Cinergie.be

Tendre et saignant de Christopher Thompson

Publié le 14/01/2022 par Grégory Cavinato / Catégorie: Critique

50 nuances de rouge

Rédactrice en chef d'un grand magazine de mode fréquentant la haute société parisienne, Charly (Géraldine Pailhas) hérite de la boucherie familiale après le décès soudain de son père, Jacques (Jean-François Stévenin). Alors qu'elle s'apprête à vendre l’établissement, elle est confrontée à Martial (Arnaud Ducret), l’artisan-boucher de la maison, bien décidé à se battre pour sauver le commerce. Séduite malgré elle par le charme vieux-jeu de Martial, qui, dans un premier temps, lui ment et prétend être fleuriste pour la mettre dans son lit, Charly pourrait être amenée à changer d’avis et, par la même occasion, à réexaminer ses valeurs. Alors que tout les oppose, Charly et Martial vont devoir cohabiter.

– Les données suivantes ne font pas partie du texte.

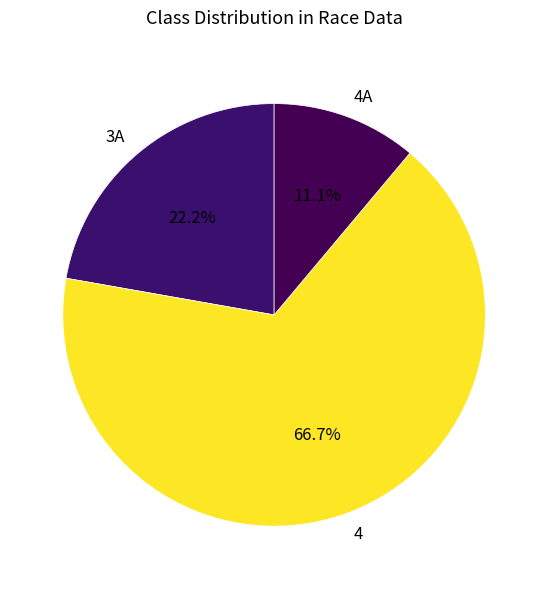

To the nearest percent, what is the average slice percentage?

33%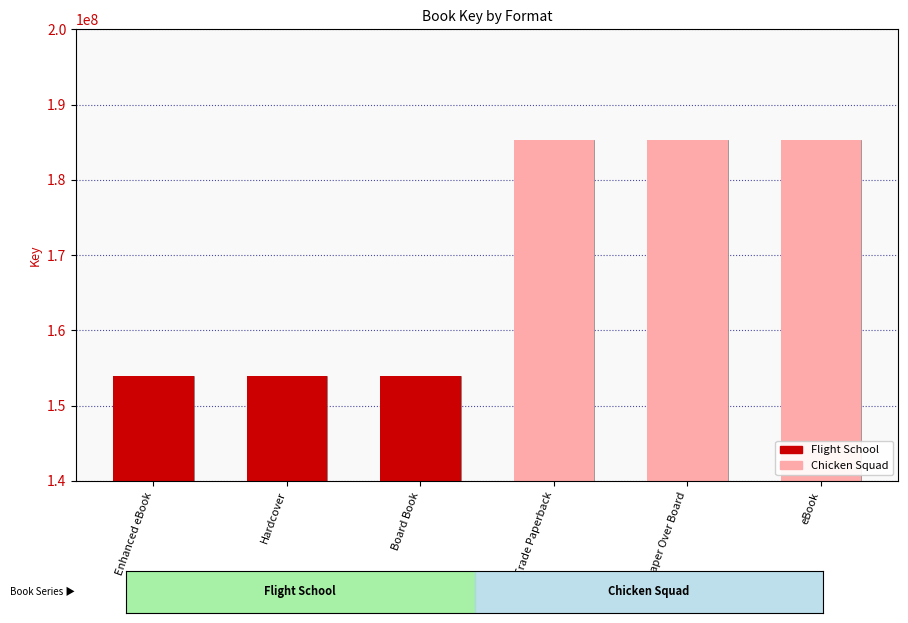

How many bars are there in total?

6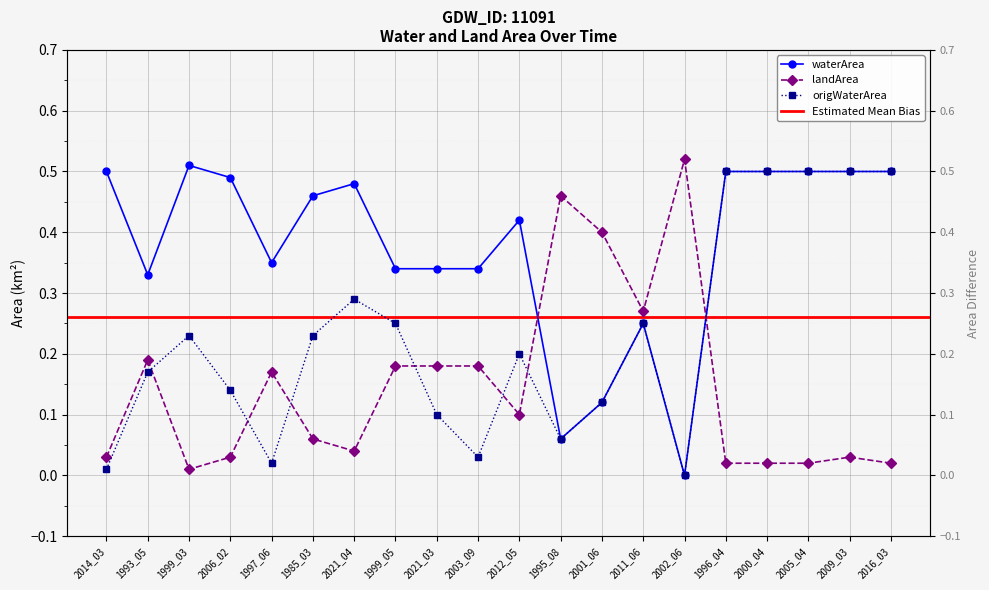

What is the sum of the origWaterArea values at 1993_05 and 1996_04?

0.7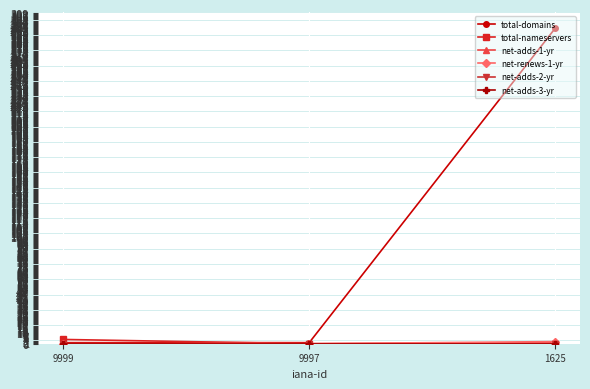

What is the difference between the highest and lowest values at 9999?

4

Tendre et saignant de Christopher Thompson

Dès la lecture du pitch, on ne peut qu’éprouver une certaine sympathie envers une œuvre qui, envers et contre tout, tente, à l’heure où la consommation de viande rouge est pratiquement considérée comme un crime contre l’Humanité, de célébrer un art qui se perd. Un film du terroir en forme de rêve humide de Jean-Pierre Coffe, en quelque sorte… Ici, la viande et sa préparation sont filmées de manière quasi-fétichiste et les moindres détails du travail d’un BON boucher (à ne pas confondre avec les charlatans qui noient leur viande dans les antibiotiques) sont montrés en long et en large, avec le parti-pris courageux d’encourager la consommation en filmant des pintades, des gigots et des chapons comme un interrogatoire de Sharon Stone. Martial, en effet, est un artisan consciencieux, qui voyage loin pour choisir ses produits, avec la qualité de la viande, le bonheur de ses clients et le bien-être de la bête (avant le passage à l’abattoir, bien entendu) pour seuls objectifs.  

Voilà une comédie familiale romantique on ne peut plus traditionnelle, idéale pour le prime-time, sur un éternel clash des valeurs rurales / citadines en toile de fond : Martial est un bon vivant un peu plouc, pas sophistiqué pour un sou, qui chante du Jean-Jacques Goldman en karaoké, tandis que Charly est une femme moderne, sophistiquée et débordée, snob et méprisante envers ce métier qu’elle a fui depuis longtemps. Martial tente péniblement de lui réapprendre l’amour du terroir à grands coups de maximes du style : « Manger son beefsteak saignant représente à la fois une nature et une morale ». Mais Charly « ne goûte plus la vie » : elle n’apprécie plus rien ni personne et a oublié d’où elle vient, perdue dans la vacuité de son univers matérialiste. De son côté, Martial risque également de se perdre en essayant, via les réseaux sociaux, de devenir le boucher le plus populaire et le plus sexy de France et de Navarre.

Si le couple à l’écran est mal assorti, cela se reflète à merveille dans le casting : alors qu’Arnaud Ducret, comédien au physique et au phrasé très télévisuels, manque cruellement de charisme, Géraldine Pailhas s’avère, comme à son habitude, irrésistible de charme, filmée amoureusement par un cinéaste qui n’est autre que son mari.  

Certes, Christopher Thompson (Bus Palladium), petit-fils de Gérard Oury et fils de Danièle Thompson (dont il a scénarisé la plupart des films), use, pour son second film de réalisateur, de très vieilles ficelles jusqu’à la corde. Mais pour peu que l’on soit indulgent, l’ensemble, plaisant, se laisse déguster comme un énorme plateau de charcuterie : on sort de la salle en ayant un peu honte, mais repu.